Between these five lifts (or six, if you add barbell rows), there's a ridiculous amount of variations you could do: Front squat, deficit deadlift, incline bench press, chin-ups, single-arm dumbbell press, seal row, ad infinitum. You can add these variations to the mix to hit muscles slightly different from how the "default" execution hits them. For example, doing both regular and incline bench press would make you stronger in different angles, but focusing all your efforts on regular bench would probably make you even stronger in regular bench (at the cost of being weaker in incline bench). A compromise is choosing one variation, which you do for a couple of months, and then change to something else.

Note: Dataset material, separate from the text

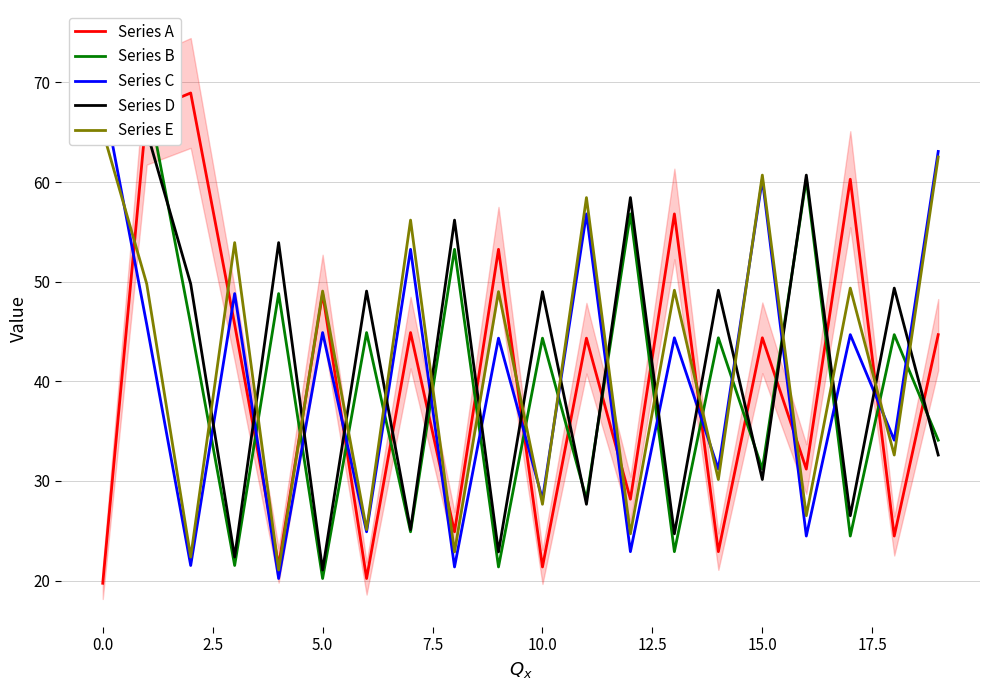

What is the spread (max minus min) of values at 15?

30.6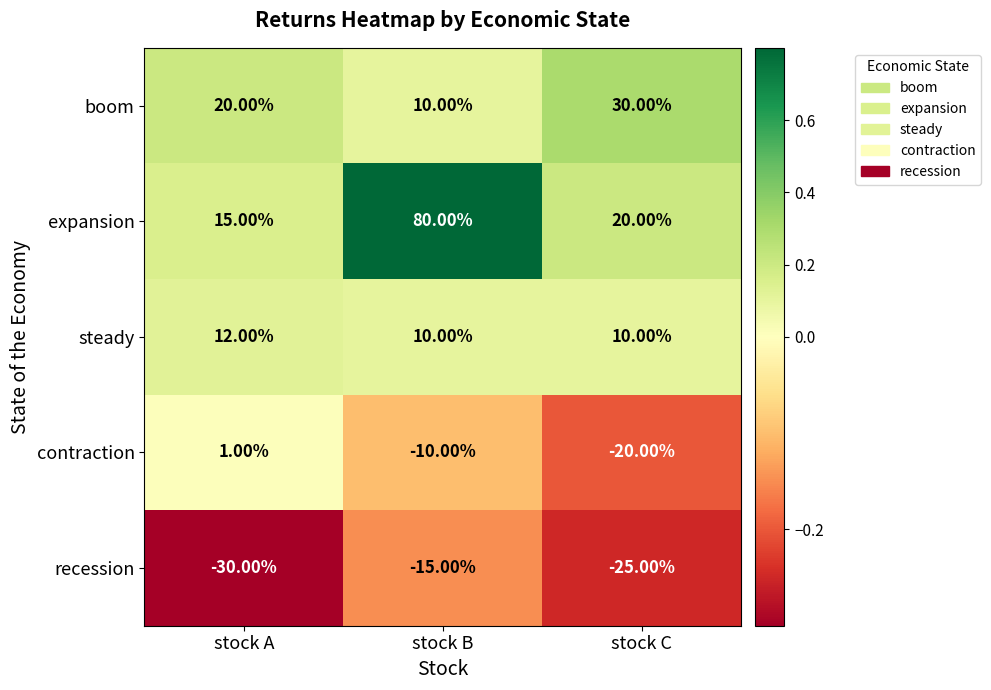

At which label is recession closest to -22?

stock C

You may also want to add isolation exercises or machine exercises to target specific muscles when you've spent yourself on the free-weight compound movements. For example, if you do a lot of squats and your technique begins to deteriorate, you probably still have enough energy to finish off with some work in the leg press and/or leg extension machines to cram in some extra volume for the major muscles. For pull-ups, you can add some barbell curls afterwards to give your biceps some more work, or do triceps pushdowns after bench press.
If you want to look at strongman exercises, farmer's walk is really super useful: Grab something heavy and in each hand, and walk off with it. Great for grip strength, traps and core (hits obliques surprisingly good!). The one-handed variation, suitcase carry, hits core even harder (but is obviously easier on legs and glutes, as you only carry half the weight).
To summarize, there are no glaring flaws in your choice of exercises - on the contrary, it's a very good assortment. There's a bunch of stuff you could add, but adding 20 different exotic exercises isn't what you need to get stronger. If you find yourself on a plateau and unable to set new personal records, you should look at how you train, rather than picking new exercises. Perhaps you should try a few weeks of hypertrophy training (not because you specifically want to get bigger, but because bigger muscles are stronger muscles), or inversely focus on heavy, low-rep lifts to work on your nervous system, or try out daily undulating periodization.